Augmented Reality with HTML5

Rick Rogers

Issue #203, March 2011

How far can HTML5 go when writing mobile applications?

In a previous Linux Journal article (“Developing Portable Mobile Web Applications”, September 2010, www.linuxjournal.com/article/10789), I looked at HTML5 and how it could be used to write applications for mobile phones. The techniques presented in that article work well for applications that use text, buttons, images, audio and even video, but what about cutting-edge applications that stretch the envelope of what mobile phones can do? In an effort to find out, I decided to implement a rather simple mobile augmented reality application, doing as much as I could in HTML5. This article explores the techniques for extending JavaScript capabilities to write applications that do more than is possible with standard HTML5.

Augmented Reality

Augmented reality (AR) is the name given to a class of applications that combines the unique capabilities of mobile phones to extend users' perceptions of their environments. Layar (www.layar.com) was one of the first AR applications, and it's still one of the more creative. Augmented reality overlays the current camera preview screen with additional information—you can see examples in this YouTube video: (www.youtube.com/watch?v=A6Le50-QN3o&feature=player_embedded).

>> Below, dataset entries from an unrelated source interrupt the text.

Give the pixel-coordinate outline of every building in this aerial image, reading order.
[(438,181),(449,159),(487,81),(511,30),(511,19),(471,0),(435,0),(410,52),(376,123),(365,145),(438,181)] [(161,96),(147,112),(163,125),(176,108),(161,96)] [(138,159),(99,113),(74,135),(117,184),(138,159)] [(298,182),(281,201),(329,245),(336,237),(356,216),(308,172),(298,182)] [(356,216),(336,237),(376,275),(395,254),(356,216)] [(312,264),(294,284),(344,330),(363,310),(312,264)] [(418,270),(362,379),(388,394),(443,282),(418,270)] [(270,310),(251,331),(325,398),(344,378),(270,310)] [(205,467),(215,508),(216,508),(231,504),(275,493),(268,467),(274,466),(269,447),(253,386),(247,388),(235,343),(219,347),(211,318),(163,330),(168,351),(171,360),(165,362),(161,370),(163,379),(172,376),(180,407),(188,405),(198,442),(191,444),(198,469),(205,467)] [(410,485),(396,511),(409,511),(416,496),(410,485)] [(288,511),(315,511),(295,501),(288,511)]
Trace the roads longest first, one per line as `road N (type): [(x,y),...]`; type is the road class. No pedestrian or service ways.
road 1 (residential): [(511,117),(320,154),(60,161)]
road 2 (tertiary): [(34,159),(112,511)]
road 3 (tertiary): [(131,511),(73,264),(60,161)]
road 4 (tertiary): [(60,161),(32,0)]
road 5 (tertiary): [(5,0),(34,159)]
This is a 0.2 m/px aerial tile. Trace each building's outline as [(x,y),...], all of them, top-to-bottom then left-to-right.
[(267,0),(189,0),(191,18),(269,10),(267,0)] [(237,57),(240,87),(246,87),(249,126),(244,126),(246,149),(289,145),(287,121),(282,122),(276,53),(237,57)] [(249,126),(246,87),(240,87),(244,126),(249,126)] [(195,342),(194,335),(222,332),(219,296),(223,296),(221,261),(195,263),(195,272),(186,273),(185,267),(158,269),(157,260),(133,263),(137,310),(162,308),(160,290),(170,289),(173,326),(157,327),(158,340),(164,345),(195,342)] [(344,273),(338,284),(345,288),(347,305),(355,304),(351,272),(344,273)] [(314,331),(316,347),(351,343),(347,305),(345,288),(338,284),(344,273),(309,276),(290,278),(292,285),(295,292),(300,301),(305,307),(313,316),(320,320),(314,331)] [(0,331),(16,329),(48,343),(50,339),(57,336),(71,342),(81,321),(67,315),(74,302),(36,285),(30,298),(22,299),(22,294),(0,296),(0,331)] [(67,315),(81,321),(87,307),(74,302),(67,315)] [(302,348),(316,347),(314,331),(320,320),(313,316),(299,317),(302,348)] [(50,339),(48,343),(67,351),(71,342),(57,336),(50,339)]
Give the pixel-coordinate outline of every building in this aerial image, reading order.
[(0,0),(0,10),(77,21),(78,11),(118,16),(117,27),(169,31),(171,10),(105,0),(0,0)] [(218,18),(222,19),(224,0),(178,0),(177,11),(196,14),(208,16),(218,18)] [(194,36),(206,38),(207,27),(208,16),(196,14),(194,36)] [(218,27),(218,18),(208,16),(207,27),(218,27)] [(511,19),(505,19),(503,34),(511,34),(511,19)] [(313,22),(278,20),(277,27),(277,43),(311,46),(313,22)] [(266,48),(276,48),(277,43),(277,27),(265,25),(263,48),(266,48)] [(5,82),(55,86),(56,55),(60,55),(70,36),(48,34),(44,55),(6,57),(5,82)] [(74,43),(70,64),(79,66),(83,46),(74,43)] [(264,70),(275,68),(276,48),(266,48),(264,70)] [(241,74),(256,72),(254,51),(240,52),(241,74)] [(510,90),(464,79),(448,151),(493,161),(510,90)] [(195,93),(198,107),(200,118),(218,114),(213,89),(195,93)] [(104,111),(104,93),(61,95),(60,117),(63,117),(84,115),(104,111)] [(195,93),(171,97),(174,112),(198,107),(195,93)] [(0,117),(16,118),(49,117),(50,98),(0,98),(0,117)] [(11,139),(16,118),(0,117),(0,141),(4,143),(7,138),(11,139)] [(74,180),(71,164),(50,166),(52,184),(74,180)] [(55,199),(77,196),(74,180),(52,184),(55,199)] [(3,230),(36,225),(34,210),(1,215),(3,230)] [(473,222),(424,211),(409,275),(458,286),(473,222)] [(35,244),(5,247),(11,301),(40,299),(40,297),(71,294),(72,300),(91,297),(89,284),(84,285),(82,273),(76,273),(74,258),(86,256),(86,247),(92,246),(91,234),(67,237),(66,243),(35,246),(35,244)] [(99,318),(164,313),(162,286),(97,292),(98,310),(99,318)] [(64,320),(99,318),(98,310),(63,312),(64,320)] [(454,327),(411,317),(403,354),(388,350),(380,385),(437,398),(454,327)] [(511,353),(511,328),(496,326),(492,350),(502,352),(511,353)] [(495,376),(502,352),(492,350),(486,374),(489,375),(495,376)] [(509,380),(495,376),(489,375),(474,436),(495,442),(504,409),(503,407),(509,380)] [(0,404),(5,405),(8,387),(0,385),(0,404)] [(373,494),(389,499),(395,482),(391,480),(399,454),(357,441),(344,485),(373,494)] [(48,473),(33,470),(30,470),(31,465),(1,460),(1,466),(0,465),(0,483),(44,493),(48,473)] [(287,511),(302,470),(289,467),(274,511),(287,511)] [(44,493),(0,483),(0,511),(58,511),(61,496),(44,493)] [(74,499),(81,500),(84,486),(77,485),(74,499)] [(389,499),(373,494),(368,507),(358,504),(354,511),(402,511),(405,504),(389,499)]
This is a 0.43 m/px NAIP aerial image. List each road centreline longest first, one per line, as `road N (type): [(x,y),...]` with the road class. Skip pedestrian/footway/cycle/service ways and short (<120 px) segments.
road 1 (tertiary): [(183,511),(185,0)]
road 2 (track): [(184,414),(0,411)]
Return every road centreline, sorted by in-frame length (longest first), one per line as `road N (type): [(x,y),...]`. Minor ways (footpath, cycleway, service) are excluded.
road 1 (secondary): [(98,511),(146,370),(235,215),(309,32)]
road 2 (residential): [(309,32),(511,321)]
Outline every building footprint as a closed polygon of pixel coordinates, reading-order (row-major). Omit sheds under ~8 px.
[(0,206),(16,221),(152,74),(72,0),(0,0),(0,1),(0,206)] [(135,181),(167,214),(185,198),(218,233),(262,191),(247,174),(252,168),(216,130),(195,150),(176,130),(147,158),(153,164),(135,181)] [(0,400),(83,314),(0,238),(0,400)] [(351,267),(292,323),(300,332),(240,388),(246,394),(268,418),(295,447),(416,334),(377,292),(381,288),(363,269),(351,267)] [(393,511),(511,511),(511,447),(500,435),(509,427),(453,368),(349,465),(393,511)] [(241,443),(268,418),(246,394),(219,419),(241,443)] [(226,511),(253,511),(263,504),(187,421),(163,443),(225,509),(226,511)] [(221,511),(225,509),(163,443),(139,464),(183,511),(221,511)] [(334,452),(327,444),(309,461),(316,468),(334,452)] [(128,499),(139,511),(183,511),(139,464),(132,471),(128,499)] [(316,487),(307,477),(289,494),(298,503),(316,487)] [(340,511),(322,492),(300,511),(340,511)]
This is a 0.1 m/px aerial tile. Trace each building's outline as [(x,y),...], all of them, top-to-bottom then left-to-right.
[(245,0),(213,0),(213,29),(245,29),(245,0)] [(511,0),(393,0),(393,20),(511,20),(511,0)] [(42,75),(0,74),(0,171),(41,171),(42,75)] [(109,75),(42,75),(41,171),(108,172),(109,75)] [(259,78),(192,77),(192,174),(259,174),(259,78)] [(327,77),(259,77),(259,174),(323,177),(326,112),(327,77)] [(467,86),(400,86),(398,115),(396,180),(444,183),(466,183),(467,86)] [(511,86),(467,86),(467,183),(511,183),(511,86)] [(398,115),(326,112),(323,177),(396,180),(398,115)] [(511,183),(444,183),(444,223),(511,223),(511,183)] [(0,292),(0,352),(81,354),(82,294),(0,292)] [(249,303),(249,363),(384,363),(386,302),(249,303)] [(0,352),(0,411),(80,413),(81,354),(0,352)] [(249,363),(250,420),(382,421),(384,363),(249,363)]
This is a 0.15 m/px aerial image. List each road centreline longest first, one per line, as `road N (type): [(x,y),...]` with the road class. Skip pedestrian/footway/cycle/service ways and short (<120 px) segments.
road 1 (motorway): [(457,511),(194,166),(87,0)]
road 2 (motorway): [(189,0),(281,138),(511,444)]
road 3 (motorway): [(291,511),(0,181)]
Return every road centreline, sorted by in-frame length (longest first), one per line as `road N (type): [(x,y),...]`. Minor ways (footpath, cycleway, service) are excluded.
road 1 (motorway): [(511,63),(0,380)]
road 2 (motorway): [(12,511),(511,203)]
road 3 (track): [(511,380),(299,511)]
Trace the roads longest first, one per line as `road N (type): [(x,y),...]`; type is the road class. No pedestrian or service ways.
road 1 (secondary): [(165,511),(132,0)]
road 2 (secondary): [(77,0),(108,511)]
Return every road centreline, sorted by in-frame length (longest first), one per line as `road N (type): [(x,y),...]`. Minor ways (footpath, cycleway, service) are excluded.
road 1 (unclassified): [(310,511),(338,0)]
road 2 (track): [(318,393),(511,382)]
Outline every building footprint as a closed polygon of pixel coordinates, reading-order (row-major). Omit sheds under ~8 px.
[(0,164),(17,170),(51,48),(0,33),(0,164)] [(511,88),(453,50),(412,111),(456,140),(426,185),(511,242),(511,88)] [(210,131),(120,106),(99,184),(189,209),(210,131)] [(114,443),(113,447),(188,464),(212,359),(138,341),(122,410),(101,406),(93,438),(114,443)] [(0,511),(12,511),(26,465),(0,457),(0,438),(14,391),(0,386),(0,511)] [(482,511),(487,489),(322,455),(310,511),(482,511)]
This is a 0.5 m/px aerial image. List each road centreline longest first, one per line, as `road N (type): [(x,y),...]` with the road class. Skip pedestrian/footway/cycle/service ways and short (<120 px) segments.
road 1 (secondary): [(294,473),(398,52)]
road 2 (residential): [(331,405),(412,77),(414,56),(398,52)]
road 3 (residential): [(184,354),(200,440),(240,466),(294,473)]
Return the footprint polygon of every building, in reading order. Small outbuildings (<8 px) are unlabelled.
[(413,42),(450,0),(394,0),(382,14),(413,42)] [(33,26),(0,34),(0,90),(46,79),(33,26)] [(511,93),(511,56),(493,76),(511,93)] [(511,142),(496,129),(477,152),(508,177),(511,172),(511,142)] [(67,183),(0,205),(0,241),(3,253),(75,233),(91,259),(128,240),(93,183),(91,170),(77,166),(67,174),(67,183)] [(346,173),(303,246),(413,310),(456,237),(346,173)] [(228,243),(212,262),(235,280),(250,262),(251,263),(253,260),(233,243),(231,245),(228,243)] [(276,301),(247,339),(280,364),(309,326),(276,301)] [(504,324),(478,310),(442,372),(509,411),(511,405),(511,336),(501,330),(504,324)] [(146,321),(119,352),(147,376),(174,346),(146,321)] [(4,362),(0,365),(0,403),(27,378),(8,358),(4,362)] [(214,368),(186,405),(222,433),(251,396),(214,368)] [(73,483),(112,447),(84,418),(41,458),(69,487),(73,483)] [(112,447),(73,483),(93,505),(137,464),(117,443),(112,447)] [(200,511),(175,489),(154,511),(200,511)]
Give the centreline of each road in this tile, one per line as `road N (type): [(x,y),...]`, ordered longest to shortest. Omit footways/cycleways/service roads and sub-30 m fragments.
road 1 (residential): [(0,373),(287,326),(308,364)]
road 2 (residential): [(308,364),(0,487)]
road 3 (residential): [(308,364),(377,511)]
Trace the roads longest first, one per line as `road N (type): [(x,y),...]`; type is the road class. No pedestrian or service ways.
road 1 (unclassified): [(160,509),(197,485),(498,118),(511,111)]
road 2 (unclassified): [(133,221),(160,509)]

Figure 1 shows what Layar looks like when the “Starbucks” layer is loaded and the camera is pointed at a mall where there is a Starbucks coffee shop.

Figure 1. Layar with the “Starbucks” Layer

This application makes use of a number of mobile phone features:

  • Camera preview.

  • Compass (direction the camera is pointed).

  • Location.

  • 2-D graphics (for the overlay).

  • Database capabilities.

Layar is a very advanced application, with many options to make it easy to use. Again, the essential nature of AR is that the user sees additional information superimposed on a camera preview.

HTML5 Extensions

How would you implement this kind of application using HTML5? For the sake of creating an example application, let's reduce AR to a simple case: show the current camera preview on the user's screen and superimpose the current compass direction on top of the preview. Let's also animate the compass card so it moves as the phone's camera pans around. In principle, the overlay could be anything, but a compass card is a start.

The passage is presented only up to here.